- _Exercise directions_
Reprint the lines below as they are, minus the pictures.

[Dataset entries]

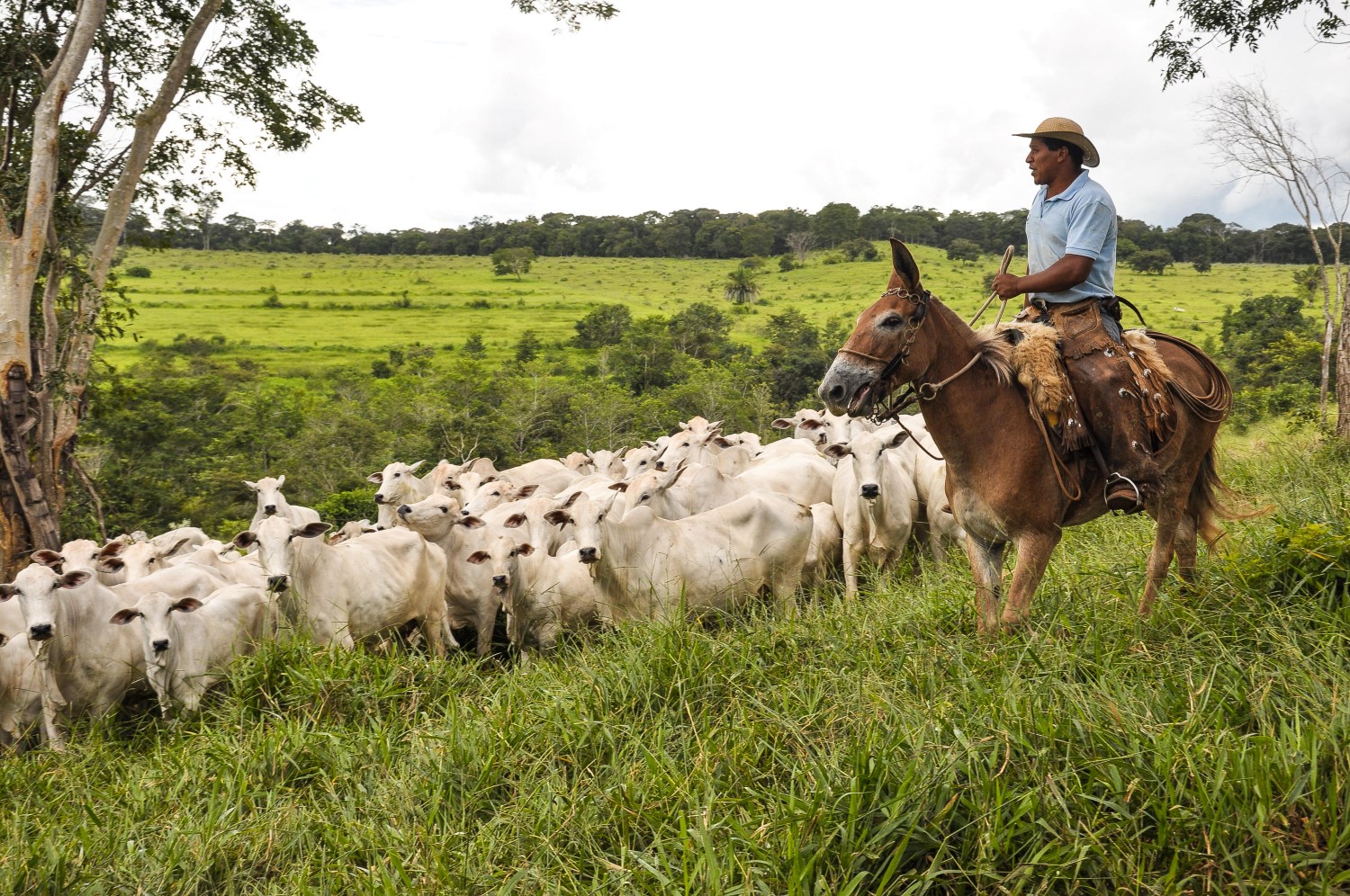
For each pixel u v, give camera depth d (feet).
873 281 395.96
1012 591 16.05
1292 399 80.07
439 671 20.97
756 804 12.63
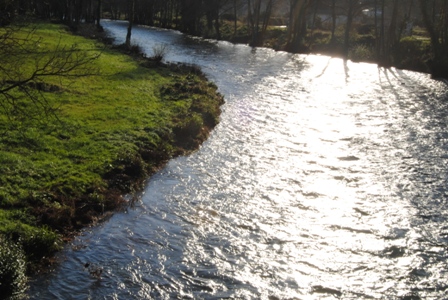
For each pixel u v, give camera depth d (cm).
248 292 1298
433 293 1335
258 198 1888
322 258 1488
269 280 1359
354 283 1369
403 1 7362
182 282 1321
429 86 4653
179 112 2806
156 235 1553
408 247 1573
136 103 2889
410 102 3847
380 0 6862
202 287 1306
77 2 8712
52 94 2784
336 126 3017
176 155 2305
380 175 2202
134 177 1952
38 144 2000
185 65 4816
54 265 1338
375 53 6488
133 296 1245
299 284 1349
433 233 1670
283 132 2816
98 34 7081
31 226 1435
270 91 4003
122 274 1332
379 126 3064
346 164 2330
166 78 3856
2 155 1805
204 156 2330
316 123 3061
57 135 2142
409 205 1889
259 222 1692
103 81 3381
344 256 1505
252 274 1381
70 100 2734
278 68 5328
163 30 9412
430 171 2270
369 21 9331
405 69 5825
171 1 10356
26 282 1245
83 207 1642
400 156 2480
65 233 1502
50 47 4181
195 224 1647
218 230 1616
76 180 1759
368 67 5856
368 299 1300
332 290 1332
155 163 2150
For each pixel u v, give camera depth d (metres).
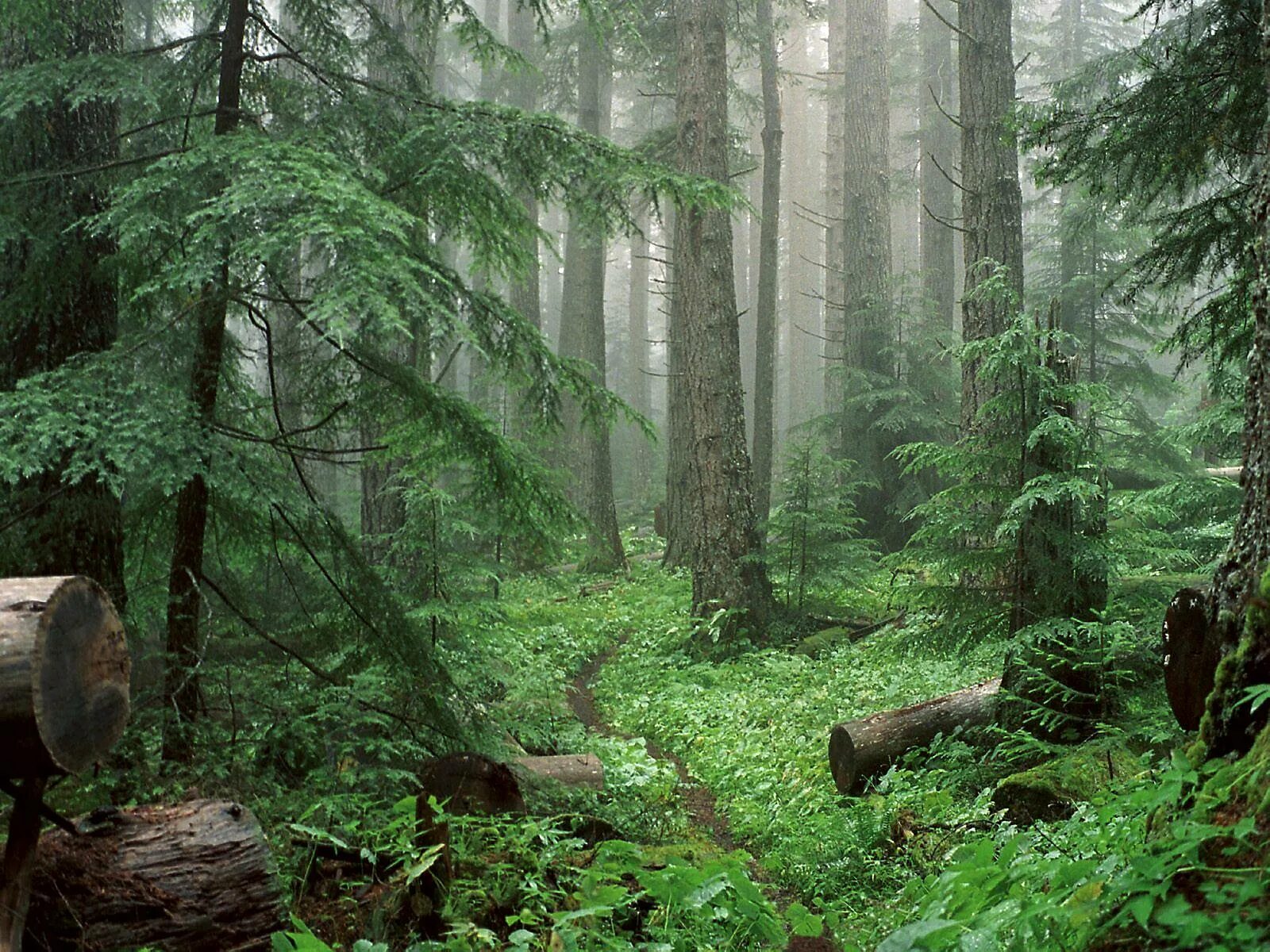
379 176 5.92
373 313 4.98
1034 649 6.64
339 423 7.16
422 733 6.61
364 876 4.62
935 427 19.75
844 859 6.02
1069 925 2.71
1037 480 6.87
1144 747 6.23
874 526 19.64
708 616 13.59
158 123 6.19
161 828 3.67
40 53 6.24
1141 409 16.59
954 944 2.74
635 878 4.89
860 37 22.86
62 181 6.22
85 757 3.27
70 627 3.18
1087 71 10.20
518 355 6.90
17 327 6.21
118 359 5.47
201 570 6.36
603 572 20.00
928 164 29.66
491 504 7.06
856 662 11.41
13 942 3.14
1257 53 6.79
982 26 12.53
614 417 7.14
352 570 6.63
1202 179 7.94
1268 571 3.23
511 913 4.37
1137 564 7.06
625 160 6.93
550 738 8.34
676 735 10.02
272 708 6.13
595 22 8.11
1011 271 12.13
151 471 5.31
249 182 5.05
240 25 6.50
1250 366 3.70
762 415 22.69
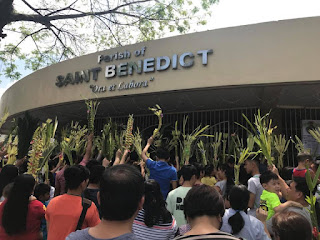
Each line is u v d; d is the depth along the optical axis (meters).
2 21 8.09
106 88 7.02
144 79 6.54
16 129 4.75
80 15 9.52
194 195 1.34
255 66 5.54
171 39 6.36
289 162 7.38
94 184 2.55
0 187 2.64
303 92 6.34
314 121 7.06
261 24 5.64
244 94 6.71
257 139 3.38
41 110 8.95
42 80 8.50
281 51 5.42
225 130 8.41
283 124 7.63
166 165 3.25
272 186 2.59
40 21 9.06
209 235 1.16
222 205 1.33
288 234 1.33
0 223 2.06
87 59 7.50
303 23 5.39
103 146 5.32
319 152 6.87
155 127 9.05
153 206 1.84
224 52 5.82
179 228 1.98
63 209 1.94
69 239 1.11
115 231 1.08
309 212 2.04
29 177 2.17
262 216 2.09
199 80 5.93
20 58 10.73
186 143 5.19
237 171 3.71
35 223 2.13
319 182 2.98
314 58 5.23
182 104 7.96
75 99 7.53
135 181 1.14
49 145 3.64
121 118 9.74
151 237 1.79
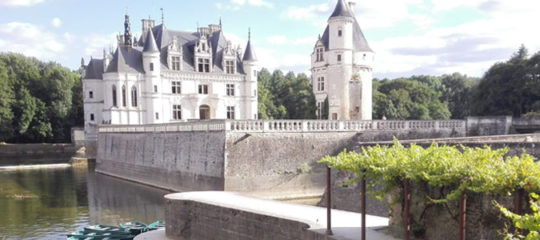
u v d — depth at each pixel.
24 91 75.69
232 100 62.06
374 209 18.94
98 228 21.83
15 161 62.09
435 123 37.22
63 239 21.14
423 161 9.83
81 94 81.88
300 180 31.39
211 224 17.31
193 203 18.12
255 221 15.45
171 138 36.81
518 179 8.09
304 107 88.06
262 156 30.36
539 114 49.69
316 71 52.19
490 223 9.30
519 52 69.56
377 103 81.94
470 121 39.19
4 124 71.94
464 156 9.59
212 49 63.25
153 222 24.58
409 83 91.75
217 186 29.73
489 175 8.34
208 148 31.28
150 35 56.75
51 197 32.97
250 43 63.62
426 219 10.81
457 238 10.05
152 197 32.94
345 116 49.38
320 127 32.44
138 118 56.31
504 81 58.53
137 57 57.75
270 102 91.19
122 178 44.69
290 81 99.19
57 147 71.50
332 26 49.44
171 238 18.75
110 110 54.53
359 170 10.88
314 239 12.72
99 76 61.62
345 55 49.16
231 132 29.56
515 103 57.91
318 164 32.12
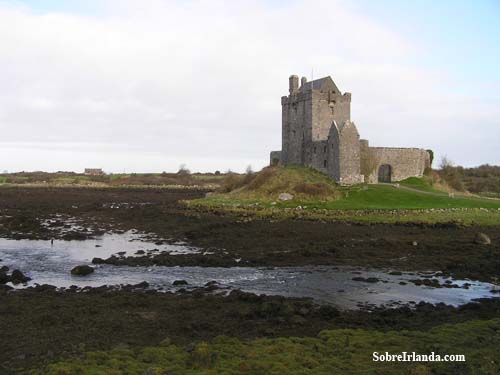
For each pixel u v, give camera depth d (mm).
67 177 195000
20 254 44812
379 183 78875
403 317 24516
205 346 19484
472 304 26469
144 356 18484
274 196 72562
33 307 25734
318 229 53031
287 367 17484
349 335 21172
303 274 35500
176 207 77500
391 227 54000
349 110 84562
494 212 61031
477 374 16625
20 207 86812
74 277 35031
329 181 75000
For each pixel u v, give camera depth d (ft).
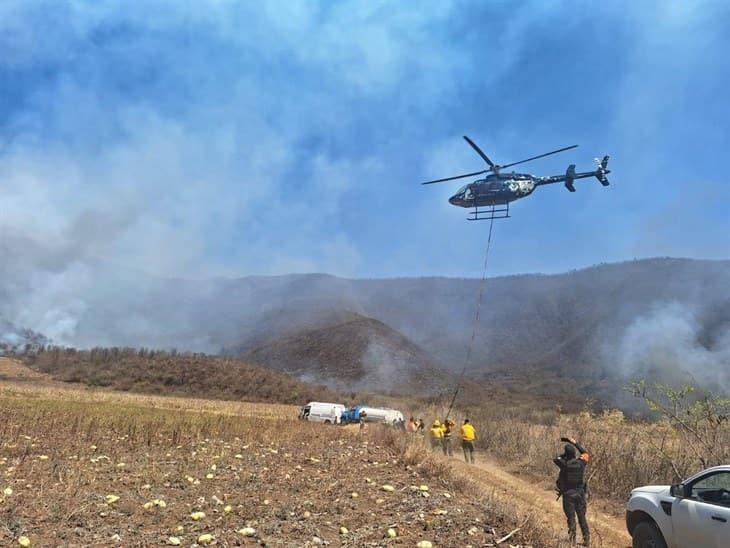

- _Exercise output_
For each pixel u v, give camera depth d (feet).
873 281 395.96
1012 591 16.05
1292 399 80.07
439 671 20.97
756 804 12.63
For each pixel u v, give camera depth d (cm).
248 292 1298
433 293 1335
258 198 1888
322 258 1488
269 280 1359
354 283 1369
403 1 7362
182 282 1321
429 86 4653
179 112 2806
156 235 1553
408 247 1573
136 103 2889
410 102 3847
380 0 6862
202 287 1306
77 2 8712
52 94 2784
336 126 3017
176 155 2305
380 175 2202
134 177 1952
38 144 2000
185 65 4816
54 265 1338
375 53 6488
133 296 1245
299 284 1349
433 233 1670
283 132 2816
98 34 7081
31 226 1435
270 91 4003
122 274 1332
379 126 3064
346 164 2330
166 78 3856
2 155 1805
204 156 2330
316 123 3061
57 135 2142
409 205 1889
259 222 1692
103 81 3381
344 256 1505
252 274 1381
70 100 2734
278 68 5328
163 30 9412
430 171 2270
369 21 9331
405 69 5825
171 1 10356
26 282 1245
83 207 1642
400 156 2480
65 233 1502
50 47 4181
195 224 1647
218 230 1616
76 180 1759
368 67 5856
368 299 1300
332 290 1332
155 163 2150
For each pixel u v, give camera depth d (metres).
379 176 5.92
373 313 4.98
1034 649 6.64
339 423 7.16
422 733 6.61
364 876 4.62
935 427 19.75
844 859 6.02
1069 925 2.71
1037 480 6.87
1144 747 6.23
874 526 19.64
708 616 13.59
158 123 6.19
161 828 3.67
40 53 6.24
1141 409 16.59
954 944 2.74
635 878 4.89
860 37 22.86
62 181 6.22
85 757 3.27
70 627 3.18
1087 71 10.20
518 355 6.90
17 327 6.21
118 359 5.47
201 570 6.36
603 572 20.00
928 164 29.66
491 504 7.06
856 662 11.41
13 942 3.14
1257 53 6.79
982 26 12.53
614 417 7.14
352 570 6.63
1202 179 7.94
1268 571 3.23
511 913 4.37
1137 564 7.06
625 160 6.93
550 738 8.34
676 735 10.02
272 708 6.13
595 22 8.11
1011 271 12.13
151 471 5.31
249 182 5.05
240 25 6.50
1250 366 3.70
762 415 22.69
Each line is u v d; d is the depth along the optical axis (meters).
2 21 8.09
106 88 7.02
144 79 6.54
16 129 4.75
80 15 9.52
194 195 1.34
255 66 5.54
171 39 6.36
289 162 7.38
94 184 2.55
0 187 2.64
303 92 6.34
314 121 7.06
261 24 5.64
244 94 6.71
257 139 3.38
41 110 8.95
42 80 8.50
281 51 5.42
225 130 8.41
283 124 7.63
166 165 3.25
272 186 2.59
40 21 9.06
209 235 1.16
222 205 1.33
288 234 1.33
0 223 2.06
87 59 7.50
303 23 5.39
103 146 5.32
319 152 6.87
155 127 9.05
153 206 1.84
224 52 5.82
179 228 1.98
63 209 1.94
69 239 1.11
115 231 1.08
309 212 2.04
29 177 2.17
262 216 2.09
199 80 5.93
20 58 10.73
186 143 5.19
237 171 3.71
35 223 2.13
319 182 2.98
314 58 5.23
182 104 7.96
75 99 7.53
135 181 1.14
49 145 3.64
121 118 9.74
151 237 1.79
u v d — depth at each pixel.
24 91 75.69
232 100 62.06
374 209 18.94
98 228 21.83
15 161 62.09
435 123 37.22
63 239 21.14
423 161 9.83
81 94 81.88
300 180 31.39
211 224 17.31
193 203 18.12
255 221 15.45
171 138 36.81
518 179 8.09
304 107 88.06
262 156 30.36
539 114 49.69
316 71 52.19
490 223 9.30
519 52 69.56
377 103 81.94
470 121 39.19
4 124 71.94
464 156 9.59
212 49 63.25
153 222 24.58
409 83 91.75
217 186 29.73
489 175 8.34
208 148 31.28
150 35 56.75
51 197 32.97
250 43 63.62
426 219 10.81
457 238 10.05
152 197 32.94
345 116 49.38
320 127 32.44
138 118 56.31
504 81 58.53
137 57 57.75
270 102 91.19
122 178 44.69
290 81 99.19
57 147 71.50
332 26 49.44
171 238 18.75
110 110 54.53
359 170 10.88
314 239 12.72
99 76 61.62
345 55 49.16
231 132 29.56
515 103 57.91
318 164 32.12
For each pixel u v, give camera depth d (mm).
67 177 195000
20 254 44812
379 183 78875
403 317 24516
205 346 19484
472 304 26469
144 356 18484
274 196 72562
33 307 25734
318 229 53031
287 367 17484
349 335 21172
303 274 35500
176 207 77500
391 227 54000
349 110 84562
494 212 61031
477 374 16625
20 207 86812
74 277 35031
329 181 75000
For each pixel u v, give camera depth d (ft).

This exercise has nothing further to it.